Getting on the Media’s Radar
Once you have your plan, it’s all about placement. How do you get attention in the deafening echo chamber of today’s technology news cycle? As Hammerling puts it — unsurprisingly — it’s all about relationships. And you don’t need to be a communications pro to make them. The obvious rules apply: be smart, pay attention, and don’t be rude. But there’s a bevy of other hacks for getting noticed.
“Figure out who’s covering your industry — whether it’s the broader tech industry, internet of things, consumer internet, mobile, whatever,” Hammerling says. “Then there will be those few reporters who cover that specific area you’re in. Make sure you read everything they write. And don’t just look forward, go back in time. Get a sense of their writing style and personality, what topics interest them.” Following reporters on Twitter can also give you a better sense of their life outside of work and what they’re really passionate about. All of this can be used to craft personalized communications.

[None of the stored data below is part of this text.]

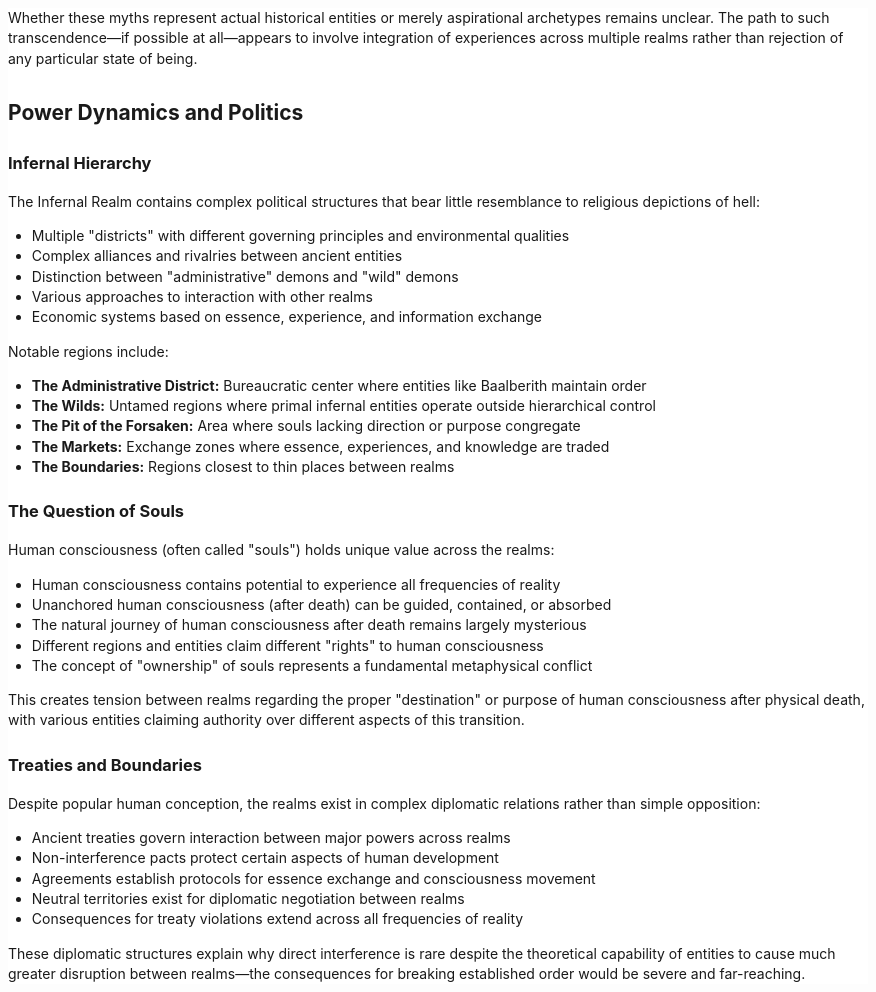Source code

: Whether these myths represent actual historical entities or merely aspirational archetypes remains unclear. The path to such transcendence—if possible at all—appears to involve integration of experiences across multiple realms rather than rejection of any particular state of being.

## Power Dynamics and Politics

### Infernal Hierarchy

The Infernal Realm contains complex political structures that bear little resemblance to religious depictions of hell:

- Multiple "districts" with different governing principles and environmental qualities
- Complex alliances and rivalries between ancient entities
- Distinction between "administrative" demons and "wild" demons
- Various approaches to interaction with other realms
- Economic systems based on essence, experience, and information exchange

Notable regions include:

- **The Administrative District:** Bureaucratic center where entities like Baalberith maintain order
- **The Wilds:** Untamed regions where primal infernal entities operate outside hierarchical control
- **The Pit of the Forsaken:** Area where souls lacking direction or purpose congregate
- **The Markets:** Exchange zones where essence, experiences, and knowledge are traded
- **The Boundaries:** Regions closest to thin places between realms

### The Question of Souls

Human consciousness (often called "souls") holds unique value across the realms:

- Human consciousness contains potential to experience all frequencies of reality
- Unanchored human consciousness (after death) can be guided, contained, or absorbed
- The natural journey of human consciousness after death remains largely mysterious
- Different regions and entities claim different "rights" to human consciousness
- The concept of "ownership" of souls represents a fundamental metaphysical conflict

This creates tension between realms regarding the proper "destination" or purpose of human consciousness after physical death, with various entities claiming authority over different aspects of this transition.

### Treaties and Boundaries

Despite popular human conception, the realms exist in complex diplomatic relations rather than simple opposition:

- Ancient treaties govern interaction between major powers across realms
- Non-interference pacts protect certain aspects of human development
- Agreements establish protocols for essence exchange and consciousness movement
- Neutral territories exist for diplomatic negotiation between realms
- Consequences for treaty violations extend across all frequencies of reality

These diplomatic structures explain why direct interference is rare despite the theoretical capability of entities to cause much greater disruption between realms—the consequences for breaking established order would be severe and far-reaching.
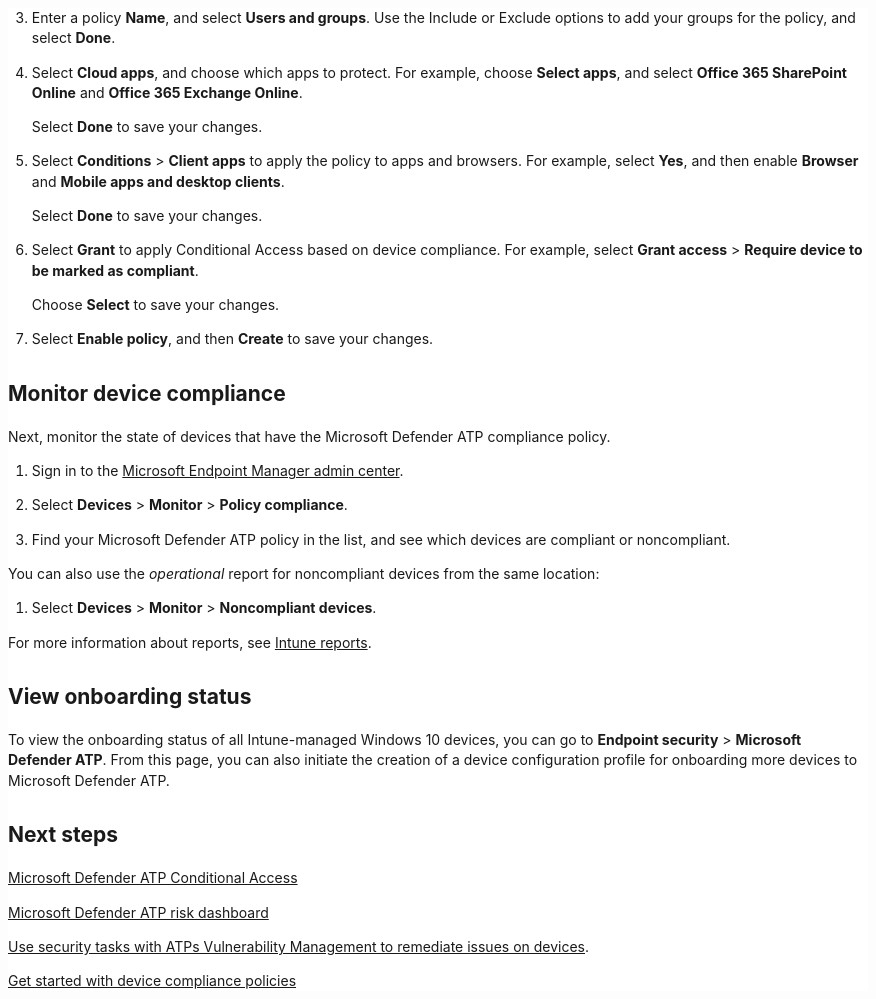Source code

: 3. Enter a policy **Name**, and select **Users and groups**. Use the Include or Exclude options to add your groups for the policy, and select **Done**.

4. Select **Cloud apps**, and choose which apps to protect. For example, choose **Select apps**, and select **Office 365 SharePoint Online** and **Office 365 Exchange Online**.

   Select **Done** to save your changes.

5. Select **Conditions** > **Client apps** to apply the policy to apps and browsers. For example, select **Yes**, and then enable **Browser** and **Mobile apps and desktop clients**.

   Select **Done** to save your changes.

6. Select **Grant** to apply Conditional Access based on device compliance. For example, select **Grant access** > **Require device to be marked as compliant**.

    Choose **Select** to save your changes.

7. Select **Enable policy**, and then **Create** to save your changes.

## Monitor device compliance

Next, monitor the state of devices that have the Microsoft Defender ATP compliance policy.

1. Sign in to the [Microsoft Endpoint Manager admin center](https://go.microsoft.com/fwlink/?linkid=2109431).

2. Select **Devices** > **Monitor** > **Policy compliance**.

3. Find your Microsoft Defender ATP policy in the list, and see which devices are compliant or noncompliant.

You can also use the *operational* report for noncompliant devices from the same location:

1. Select **Devices** > **Monitor** > **Noncompliant devices**.

For more information about reports, see [Intune reports](../fundamentals/reports.md).

## View onboarding status

To view the onboarding status of all Intune-managed Windows 10 devices, you can go to **Endpoint security** > **Microsoft Defender ATP**. From this page, you can also initiate the creation of a device configuration profile for onboarding more devices to Microsoft Defender ATP.

## Next steps

[Microsoft Defender ATP Conditional Access](https://docs.microsoft.com/windows/security/threat-protection/microsoft-defender-atp/conditional-access)

[Microsoft Defender ATP risk dashboard](https://docs.microsoft.com/windows/security/threat-protection/microsoft-defender-atp/security-operations-dashboard)

[Use security tasks with ATPs Vulnerability Management to remediate issues on devices](atp-manage-vulnerabilities.md).

[Get started with device compliance policies](device-compliance-get-started.md)
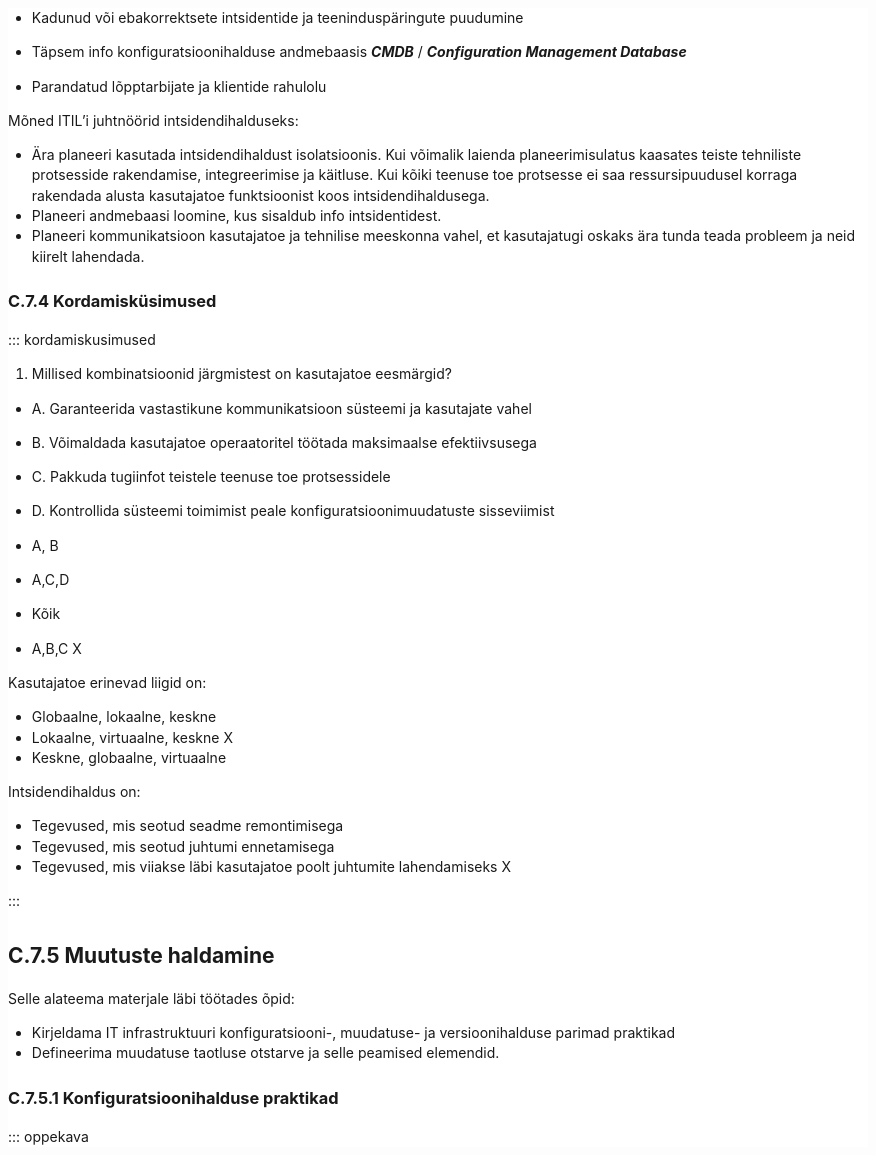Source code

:   - Kadunud või ebakorrektsete intsidentide ja teeninduspäringute puudumine

  - Täpsem info konfiguratsioonihalduse andmebaasis **_CMDB_** / **_Configuration Management Database_**

  - Parandatud lõpptarbijate ja klientide rahulolu

Mõned ITIL’i juhtnöörid intsidendihalduseks:

- Ära planeeri kasutada intsidendihaldust isolatsioonis. Kui võimalik laienda planeerimisulatus kaasates teiste tehniliste protsesside rakendamise, integreerimise ja käitluse. Kui kõiki teenuse toe protsesse ei saa ressursipuudusel korraga rakendada alusta kasutajatoe funktsioonist koos intsidendihaldusega.
- Planeeri andmebaasi loomine, kus sisaldub info intsidentidest.
- Planeeri kommunikatsioon kasutajatoe ja tehnilise meeskonna vahel, et kasutajatugi oskaks ära tunda teada probleem ja neid kiirelt lahendada.

### C.7.4 Kordamisküsimused

::: kordamiskusimused

1. Millised kombinatsioonid järgmistest on kasutajatoe eesmärgid?

- A. Garanteerida vastastikune kommunikatsioon süsteemi ja kasutajate vahel
- B. Võimaldada kasutajatoe operaatoritel töötada maksimaalse efektiivsusega
- C. Pakkuda tugiinfot teistele teenuse toe protsessidele
- D. Kontrollida süsteemi toimimist peale konfiguratsioonimuudatuste sisseviimist

- A, B
- A,C,D
- Kõik
- A,B,C X

Kasutajatoe erinevad liigid on:

- Globaalne, lokaalne, keskne
- Lokaalne, virtuaalne, keskne X
- Keskne, globaalne, virtuaalne

Intsidendihaldus on:

- Tegevused, mis seotud seadme remontimisega
- Tegevused, mis seotud juhtumi ennetamisega
- Tegevused, mis viiakse läbi kasutajatoe poolt juhtumite lahendamiseks X

:::

## C.7.5 Muutuste haldamine

Selle alateema materjale läbi töötades õpid:

- Kirjeldama IT infrastruktuuri konfiguratsiooni-, muudatuse- ja versioonihalduse parimad praktikad
- Defineerima muudatuse taotluse otstarve ja selle peamised elemendid.

### C.7.5.1 Konfiguratsioonihalduse praktikad

::: oppekava
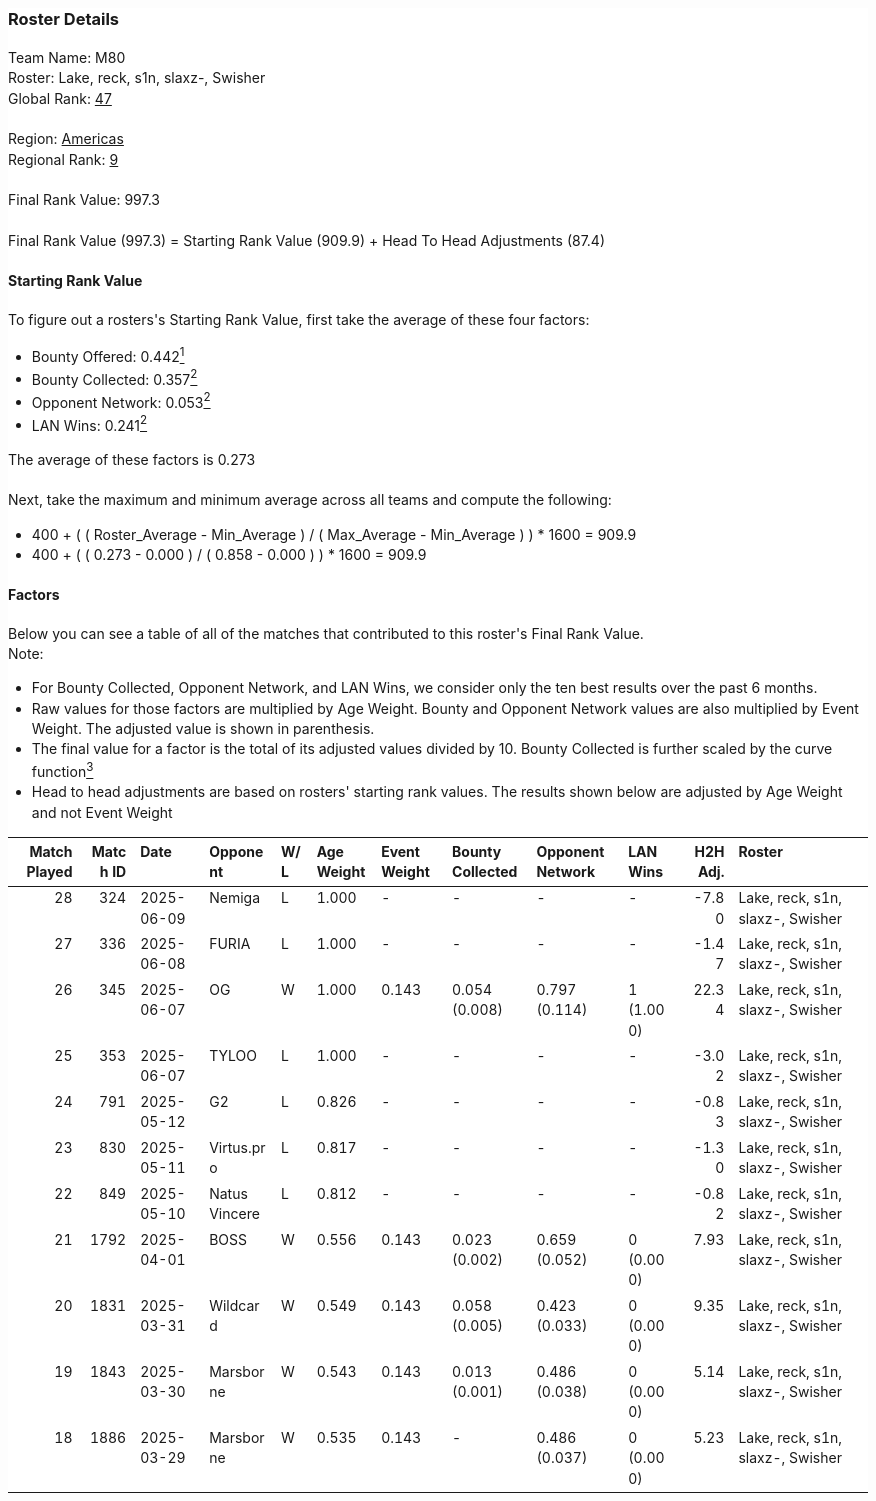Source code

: ### Roster Details<br />
Team Name: M80<br />
Roster: Lake, reck, s1n, slaxz-, Swisher<br />
Global Rank: [47](../../standings_global_2025_07_07.md)<br />
<br />
Region: [Americas]( ../../standings_americas_2025_07_07.md)<br />
Regional Rank: [9]( ../../standings_americas_2025_07_07.md)<br />
<br />
Final Rank Value:  997.3<br />
<br />
Final Rank Value (997.3) = Starting Rank Value (909.9) + Head To Head Adjustments (87.4)<br />

#### Starting Rank Value<br />
To figure out a rosters's Starting Rank Value, first take the average of these four factors:<br />
- Bounty Offered: 0.442[<sup>1</sup>](#table2)
- Bounty Collected: 0.357[<sup>2</sup>](#table1)
- Opponent Network: 0.053[<sup>2</sup>](#table1)
- LAN Wins: 0.241[<sup>2</sup>](#table1)

The average of these factors is 0.273<br />
<br />
Next, take the maximum and minimum average across all teams and compute the following:<br />
- 400 + ( ( Roster_Average - Min_Average ) / ( Max_Average - Min_Average ) ) * 1600 = 909.9
- 400 + ( ( 0.273 - 0.000 ) / ( 0.858 - 0.000 ) ) * 1600 = 909.9


#### Factors<br />
Below you can see a table of all of the matches that contributed to this roster's Final Rank Value.<br />
Note:<br />

- For Bounty Collected, Opponent Network, and LAN Wins, we consider only the ten best results over the past 6 months.
- Raw values for those factors are multiplied by Age Weight. Bounty and Opponent Network values are also multiplied by Event Weight. The adjusted value is shown in parenthesis.
- The final value for a factor is the total of its adjusted values divided by 10. Bounty Collected is further scaled by the curve function[<sup>3</sup>](#curveFunction)
- Head to head adjustments are based on rosters' starting rank values. The results shown below are adjusted by Age Weight and not Event Weight
<span id="table1"></span><br />


| Match Played | Match ID | Date       | Opponent           | W/L | Age Weight | Event Weight | Bounty Collected | Opponent Network | LAN Wins  | H2H Adj. | Roster                           |
| -: | -: | :- | :- | :- | :- | :- | :- | :- | :- | -: | :- |
|           28 |      324 | 2025-06-09 | Nemiga             | L   | 1.000      | -            | -                | -                | -         |    -7.80 | Lake, reck, s1n, slaxz-, Swisher |
|           27 |      336 | 2025-06-08 | FURIA              | L   | 1.000      | -            | -                | -                | -         |    -1.47 | Lake, reck, s1n, slaxz-, Swisher |
|           26 |      345 | 2025-06-07 | OG                 | W   | 1.000      | 0.143        | 0.054 (0.008)    | 0.797 (0.114)    | 1 (1.000) |    22.34 | Lake, reck, s1n, slaxz-, Swisher |
|           25 |      353 | 2025-06-07 | TYLOO              | L   | 1.000      | -            | -                | -                | -         |    -3.02 | Lake, reck, s1n, slaxz-, Swisher |
|           24 |      791 | 2025-05-12 | G2                 | L   | 0.826      | -            | -                | -                | -         |    -0.83 | Lake, reck, s1n, slaxz-, Swisher |
|           23 |      830 | 2025-05-11 | Virtus.pro         | L   | 0.817      | -            | -                | -                | -         |    -1.30 | Lake, reck, s1n, slaxz-, Swisher |
|           22 |      849 | 2025-05-10 | Natus Vincere      | L   | 0.812      | -            | -                | -                | -         |    -0.82 | Lake, reck, s1n, slaxz-, Swisher |
|           21 |     1792 | 2025-04-01 | BOSS               | W   | 0.556      | 0.143        | 0.023 (0.002)    | 0.659 (0.052)    | 0 (0.000) |     7.93 | Lake, reck, s1n, slaxz-, Swisher |
|           20 |     1831 | 2025-03-31 | Wildcard           | W   | 0.549      | 0.143        | 0.058 (0.005)    | 0.423 (0.033)    | 0 (0.000) |     9.35 | Lake, reck, s1n, slaxz-, Swisher |
|           19 |     1843 | 2025-03-30 | Marsborne          | W   | 0.543      | 0.143        | 0.013 (0.001)    | 0.486 (0.038)    | 0 (0.000) |     5.14 | Lake, reck, s1n, slaxz-, Swisher |
|           18 |     1886 | 2025-03-29 | Marsborne          | W   | 0.535      | 0.143        | -                | 0.486 (0.037)    | 0 (0.000) |     5.23 | Lake, reck, s1n, slaxz-, Swisher |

While there is no set number of reporters an entrepreneur should work with, there’s value in forging meaningful relationships with a good handful in your area and broader industry, Hammerling says. When she first got her start, the tech media was less built out, and she made it a point getting to know 15 of the most influential reporters in the sector. “Now they’re running their own publications, their own bureaus, their own blogs,” she says. “If you’re a young entrepreneur, get to know the younger guys too — that’s just as important because these are people who share your mindset. They are entrepreneurial too, and they’re going to be the big guys down the road.”
Don’t be afraid to reach out.“The reporters covering tech want to hear your story. They’re actively looking to build relationships with entrepreneurs. If you live in the same city, try to set up some time to talk. If you don’t, then drop them a note a few weeks before you pass through their area and say you’d love to grab coffee. Not everyone will say yes, but a lot will,” Hammerling advises. Of course, don’t do this until you have your message down, know it backwards and forwards, and can clearly explain your value proposition to the market. She also advises against talking to reporters directly too far in advance of launch. There’s risk that you’ll tip your hand before your company’s ready. Once your product’s out in the open, that’s the time to focus on maintaining connections.
The importance of social media is a testament to how much the media relations game has evolved. In the past, it was a common tactic to offer an outlet an exclusive to get their attention — but this isn’t a good hand to play when there are hundreds of influential blogs out there. It’s one thing if you have a massive story that The Wall Street Journal or The New York Times might want to print, but this is hardly the case at the early-stage level.